INFORMATION GIVEN —
::::::
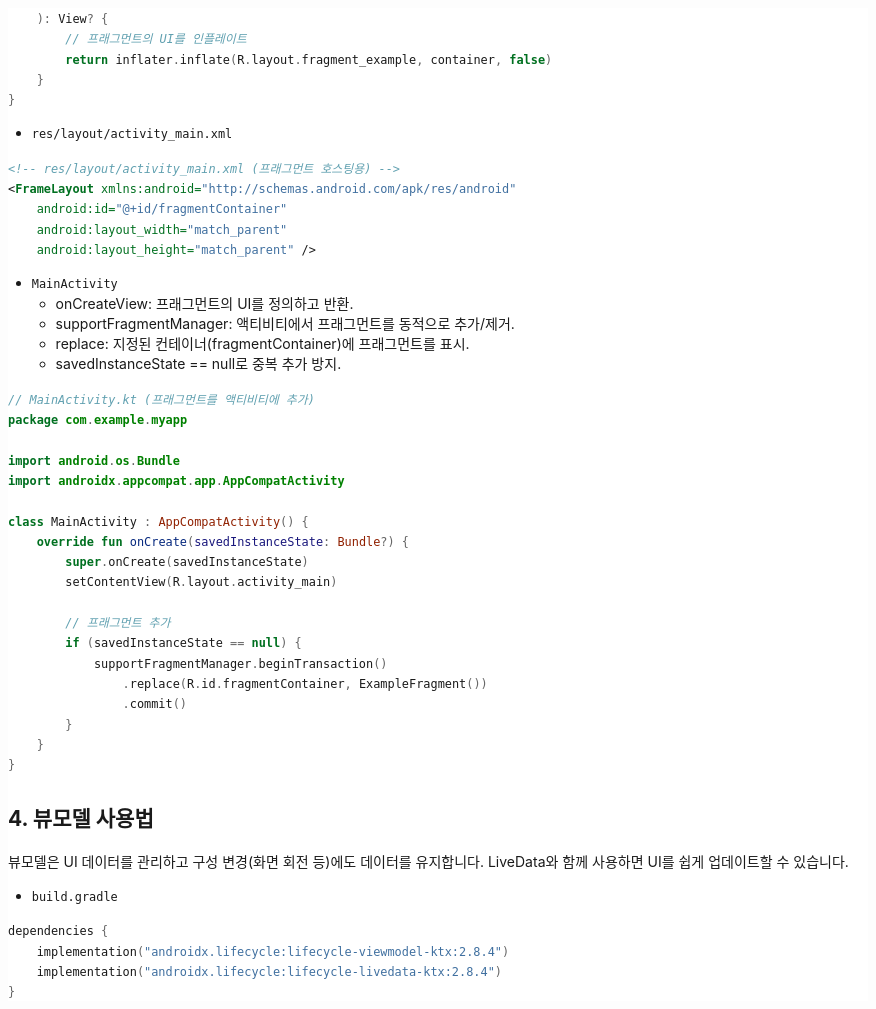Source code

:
 ```kotlin
    ): View? {
        // 프래그먼트의 UI를 인플레이트
        return inflater.inflate(R.layout.fragment_example, container, false)
    }
}
```

 - `res/layout/activity_main.xml`
```xml
<!-- res/layout/activity_main.xml (프래그먼트 호스팅용) -->
<FrameLayout xmlns:android="http://schemas.android.com/apk/res/android"
    android:id="@+id/fragmentContainer"
    android:layout_width="match_parent"
    android:layout_height="match_parent" />
```

 - `MainActivity`
    - onCreateView: 프래그먼트의 UI를 정의하고 반환.
    - supportFragmentManager: 액티비티에서 프래그먼트를 동적으로 추가/제거.
    - replace: 지정된 컨테이너(fragmentContainer)에 프래그먼트를 표시.
    - savedInstanceState == null로 중복 추가 방지.
```kotlin
// MainActivity.kt (프래그먼트를 액티비티에 추가)
package com.example.myapp

import android.os.Bundle
import androidx.appcompat.app.AppCompatActivity

class MainActivity : AppCompatActivity() {
    override fun onCreate(savedInstanceState: Bundle?) {
        super.onCreate(savedInstanceState)
        setContentView(R.layout.activity_main)

        // 프래그먼트 추가
        if (savedInstanceState == null) {
            supportFragmentManager.beginTransaction()
                .replace(R.id.fragmentContainer, ExampleFragment())
                .commit()
        }
    }
}
```

## 4. 뷰모델 사용법

뷰모델은 UI 데이터를 관리하고 구성 변경(화면 회전 등)에도 데이터를 유지합니다. LiveData와 함께 사용하면 UI를 쉽게 업데이트할 수 있습니다.

 - `build.gradle`
```kotlin
dependencies {
    implementation("androidx.lifecycle:lifecycle-viewmodel-ktx:2.8.4")
    implementation("androidx.lifecycle:lifecycle-livedata-ktx:2.8.4")
}
```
::::::
WHAT THIS TASK INVOLVES — All entries must be output unchanged, with every picture omitted.

ANSWER TO THIS TASK —
Source code

:
 ```kotlin
    ): View? {
        // 프래그먼트의 UI를 인플레이트
        return inflater.inflate(R.layout.fragment_example, container, false)
    }
}
```

 - `res/layout/activity_main.xml`
```xml
<!-- res/layout/activity_main.xml (프래그먼트 호스팅용) -->
<FrameLayout xmlns:android="http://schemas.android.com/apk/res/android"
    android:id="@+id/fragmentContainer"
    android:layout_width="match_parent"
    android:layout_height="match_parent" />
```

 - `MainActivity`
    - onCreateView: 프래그먼트의 UI를 정의하고 반환.
    - supportFragmentManager: 액티비티에서 프래그먼트를 동적으로 추가/제거.
    - replace: 지정된 컨테이너(fragmentContainer)에 프래그먼트를 표시.
    - savedInstanceState == null로 중복 추가 방지.
```kotlin
// MainActivity.kt (프래그먼트를 액티비티에 추가)
package com.example.myapp

import android.os.Bundle
import androidx.appcompat.app.AppCompatActivity

class MainActivity : AppCompatActivity() {
    override fun onCreate(savedInstanceState: Bundle?) {
        super.onCreate(savedInstanceState)
        setContentView(R.layout.activity_main)

        // 프래그먼트 추가
        if (savedInstanceState == null) {
            supportFragmentManager.beginTransaction()
                .replace(R.id.fragmentContainer, ExampleFragment())
                .commit()
        }
    }
}
```

## 4. 뷰모델 사용법

뷰모델은 UI 데이터를 관리하고 구성 변경(화면 회전 등)에도 데이터를 유지합니다. LiveData와 함께 사용하면 UI를 쉽게 업데이트할 수 있습니다.

 - `build.gradle`
```kotlin
dependencies {
    implementation("androidx.lifecycle:lifecycle-viewmodel-ktx:2.8.4")
    implementation("androidx.lifecycle:lifecycle-livedata-ktx:2.8.4")
}
```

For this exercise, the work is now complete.